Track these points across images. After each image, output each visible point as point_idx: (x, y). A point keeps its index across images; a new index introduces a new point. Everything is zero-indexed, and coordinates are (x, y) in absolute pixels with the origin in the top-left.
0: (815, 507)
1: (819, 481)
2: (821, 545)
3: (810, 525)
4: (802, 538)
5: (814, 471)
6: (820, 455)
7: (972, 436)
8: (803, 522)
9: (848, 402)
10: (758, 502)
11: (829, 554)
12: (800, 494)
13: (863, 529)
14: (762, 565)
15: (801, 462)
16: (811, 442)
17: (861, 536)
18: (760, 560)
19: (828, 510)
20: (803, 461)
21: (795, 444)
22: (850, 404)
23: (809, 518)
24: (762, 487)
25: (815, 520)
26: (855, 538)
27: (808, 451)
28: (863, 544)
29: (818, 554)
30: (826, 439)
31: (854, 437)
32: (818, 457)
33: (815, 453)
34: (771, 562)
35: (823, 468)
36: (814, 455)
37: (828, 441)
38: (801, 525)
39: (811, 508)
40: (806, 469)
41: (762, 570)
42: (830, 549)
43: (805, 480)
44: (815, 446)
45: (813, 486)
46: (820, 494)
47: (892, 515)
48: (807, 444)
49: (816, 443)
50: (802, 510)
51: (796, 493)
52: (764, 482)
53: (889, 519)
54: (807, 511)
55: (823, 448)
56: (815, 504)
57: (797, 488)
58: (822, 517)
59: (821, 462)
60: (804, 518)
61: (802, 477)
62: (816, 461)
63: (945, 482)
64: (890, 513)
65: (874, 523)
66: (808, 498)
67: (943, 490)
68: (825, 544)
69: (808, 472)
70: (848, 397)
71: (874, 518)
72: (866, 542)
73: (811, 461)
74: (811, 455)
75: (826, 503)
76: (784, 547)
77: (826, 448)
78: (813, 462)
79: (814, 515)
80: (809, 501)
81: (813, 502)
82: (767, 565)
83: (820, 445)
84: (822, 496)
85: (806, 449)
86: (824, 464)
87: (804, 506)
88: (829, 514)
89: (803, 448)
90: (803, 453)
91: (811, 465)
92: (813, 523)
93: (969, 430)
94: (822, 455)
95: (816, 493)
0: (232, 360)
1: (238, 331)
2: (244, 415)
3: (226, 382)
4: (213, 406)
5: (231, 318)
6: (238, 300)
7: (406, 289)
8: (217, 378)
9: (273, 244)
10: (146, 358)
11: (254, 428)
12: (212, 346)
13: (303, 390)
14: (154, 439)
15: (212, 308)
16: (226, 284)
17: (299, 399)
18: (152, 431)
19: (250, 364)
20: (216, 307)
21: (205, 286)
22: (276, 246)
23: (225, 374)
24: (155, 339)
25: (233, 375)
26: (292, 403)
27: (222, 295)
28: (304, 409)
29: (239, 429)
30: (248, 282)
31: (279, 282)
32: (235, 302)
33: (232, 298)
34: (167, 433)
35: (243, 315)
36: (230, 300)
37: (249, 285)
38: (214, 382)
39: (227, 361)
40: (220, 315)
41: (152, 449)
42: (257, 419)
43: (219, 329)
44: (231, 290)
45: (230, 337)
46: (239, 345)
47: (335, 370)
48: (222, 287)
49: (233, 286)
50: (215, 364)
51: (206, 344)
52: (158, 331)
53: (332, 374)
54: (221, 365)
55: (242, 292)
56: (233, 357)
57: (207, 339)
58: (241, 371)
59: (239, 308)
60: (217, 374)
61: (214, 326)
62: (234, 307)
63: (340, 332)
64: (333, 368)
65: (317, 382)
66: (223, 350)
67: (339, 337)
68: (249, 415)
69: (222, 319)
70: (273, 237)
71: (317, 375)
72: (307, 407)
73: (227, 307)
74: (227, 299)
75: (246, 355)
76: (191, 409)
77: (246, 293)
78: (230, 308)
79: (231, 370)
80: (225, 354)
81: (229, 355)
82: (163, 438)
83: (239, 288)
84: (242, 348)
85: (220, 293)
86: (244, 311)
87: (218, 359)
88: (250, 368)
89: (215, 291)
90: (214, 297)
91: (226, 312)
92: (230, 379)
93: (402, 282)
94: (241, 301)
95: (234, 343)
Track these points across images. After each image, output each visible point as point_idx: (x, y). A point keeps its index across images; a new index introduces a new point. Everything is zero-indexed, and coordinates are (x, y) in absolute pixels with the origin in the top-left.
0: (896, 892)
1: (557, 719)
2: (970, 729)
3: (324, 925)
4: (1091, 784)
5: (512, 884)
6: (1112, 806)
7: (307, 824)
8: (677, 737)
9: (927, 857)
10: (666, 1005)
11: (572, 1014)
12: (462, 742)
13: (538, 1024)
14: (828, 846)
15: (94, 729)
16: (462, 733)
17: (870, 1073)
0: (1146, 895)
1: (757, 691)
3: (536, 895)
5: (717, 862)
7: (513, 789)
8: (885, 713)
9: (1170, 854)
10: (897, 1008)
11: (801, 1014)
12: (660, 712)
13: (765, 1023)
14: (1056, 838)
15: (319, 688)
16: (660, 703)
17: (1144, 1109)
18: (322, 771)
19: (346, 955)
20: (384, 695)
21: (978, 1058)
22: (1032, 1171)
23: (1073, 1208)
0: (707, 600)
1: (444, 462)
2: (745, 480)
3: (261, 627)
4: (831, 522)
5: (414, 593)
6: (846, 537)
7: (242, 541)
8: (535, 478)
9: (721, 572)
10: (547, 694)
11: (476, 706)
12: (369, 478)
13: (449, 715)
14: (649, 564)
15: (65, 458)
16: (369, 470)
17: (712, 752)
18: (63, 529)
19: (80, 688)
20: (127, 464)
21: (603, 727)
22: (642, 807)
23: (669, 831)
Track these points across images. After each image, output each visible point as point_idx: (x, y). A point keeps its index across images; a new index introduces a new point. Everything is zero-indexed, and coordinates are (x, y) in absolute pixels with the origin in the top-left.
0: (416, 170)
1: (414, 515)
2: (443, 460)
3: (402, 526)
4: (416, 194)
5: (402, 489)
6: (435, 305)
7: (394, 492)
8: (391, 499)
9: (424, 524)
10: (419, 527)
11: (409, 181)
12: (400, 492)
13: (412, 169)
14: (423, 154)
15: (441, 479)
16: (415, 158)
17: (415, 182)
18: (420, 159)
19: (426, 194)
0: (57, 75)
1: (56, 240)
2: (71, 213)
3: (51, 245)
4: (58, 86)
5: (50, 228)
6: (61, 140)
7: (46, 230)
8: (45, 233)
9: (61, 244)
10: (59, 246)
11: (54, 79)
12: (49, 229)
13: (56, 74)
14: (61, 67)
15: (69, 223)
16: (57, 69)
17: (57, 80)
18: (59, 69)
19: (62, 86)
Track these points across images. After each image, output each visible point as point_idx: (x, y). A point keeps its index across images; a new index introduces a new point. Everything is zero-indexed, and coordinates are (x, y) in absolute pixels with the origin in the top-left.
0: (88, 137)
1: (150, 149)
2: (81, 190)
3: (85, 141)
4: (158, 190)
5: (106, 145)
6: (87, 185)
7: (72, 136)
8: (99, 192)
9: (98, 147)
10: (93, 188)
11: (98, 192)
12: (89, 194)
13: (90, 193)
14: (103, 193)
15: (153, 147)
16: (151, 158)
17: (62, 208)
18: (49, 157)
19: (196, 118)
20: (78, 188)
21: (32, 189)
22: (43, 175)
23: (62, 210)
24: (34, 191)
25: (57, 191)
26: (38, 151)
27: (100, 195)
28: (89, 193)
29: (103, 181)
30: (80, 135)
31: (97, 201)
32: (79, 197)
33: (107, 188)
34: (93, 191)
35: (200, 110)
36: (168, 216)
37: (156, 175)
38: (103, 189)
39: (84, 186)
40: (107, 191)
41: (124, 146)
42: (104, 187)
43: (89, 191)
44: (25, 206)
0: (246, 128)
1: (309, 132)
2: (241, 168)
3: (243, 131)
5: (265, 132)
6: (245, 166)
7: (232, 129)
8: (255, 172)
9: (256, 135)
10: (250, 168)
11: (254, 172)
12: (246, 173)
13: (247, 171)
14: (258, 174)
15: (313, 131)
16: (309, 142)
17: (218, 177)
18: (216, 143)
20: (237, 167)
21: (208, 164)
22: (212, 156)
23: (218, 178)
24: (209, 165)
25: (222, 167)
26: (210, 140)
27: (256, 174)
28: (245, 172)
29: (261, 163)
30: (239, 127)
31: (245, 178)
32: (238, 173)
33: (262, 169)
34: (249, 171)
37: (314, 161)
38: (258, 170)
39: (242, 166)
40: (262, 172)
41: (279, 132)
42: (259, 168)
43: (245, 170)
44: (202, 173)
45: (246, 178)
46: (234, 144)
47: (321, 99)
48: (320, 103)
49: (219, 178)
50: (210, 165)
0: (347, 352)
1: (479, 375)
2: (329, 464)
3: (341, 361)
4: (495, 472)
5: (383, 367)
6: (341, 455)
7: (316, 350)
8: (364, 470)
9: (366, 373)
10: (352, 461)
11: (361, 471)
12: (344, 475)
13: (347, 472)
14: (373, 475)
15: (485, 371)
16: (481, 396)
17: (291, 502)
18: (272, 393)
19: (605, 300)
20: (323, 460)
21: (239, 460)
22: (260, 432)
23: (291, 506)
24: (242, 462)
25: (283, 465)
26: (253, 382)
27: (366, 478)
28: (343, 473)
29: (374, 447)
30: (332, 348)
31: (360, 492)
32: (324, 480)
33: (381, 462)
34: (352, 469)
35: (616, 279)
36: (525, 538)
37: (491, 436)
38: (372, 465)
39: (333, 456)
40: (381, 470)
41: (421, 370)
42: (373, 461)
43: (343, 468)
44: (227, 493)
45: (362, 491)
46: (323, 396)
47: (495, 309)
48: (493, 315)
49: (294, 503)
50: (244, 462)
***
■ WORK ITEM ■
Your response should hold the lines from the first line of the entries above through the line with "19: (828, 510)", each retyped exactly, and nothing else.

■ TASK RESULT ■
Track these points across images. After each image, output each visible point as point_idx: (x, y). A point keeps its index across images; a new index introduces a new point. Everything is zero-indexed, and coordinates are (x, y) in absolute pixels with the origin in the top-left.
0: (815, 507)
1: (819, 481)
2: (821, 545)
3: (810, 525)
4: (802, 538)
5: (814, 471)
6: (820, 455)
7: (972, 436)
8: (803, 522)
9: (848, 402)
10: (758, 502)
11: (829, 554)
12: (800, 494)
13: (863, 529)
14: (762, 565)
15: (801, 462)
16: (811, 442)
17: (861, 536)
18: (760, 560)
19: (828, 510)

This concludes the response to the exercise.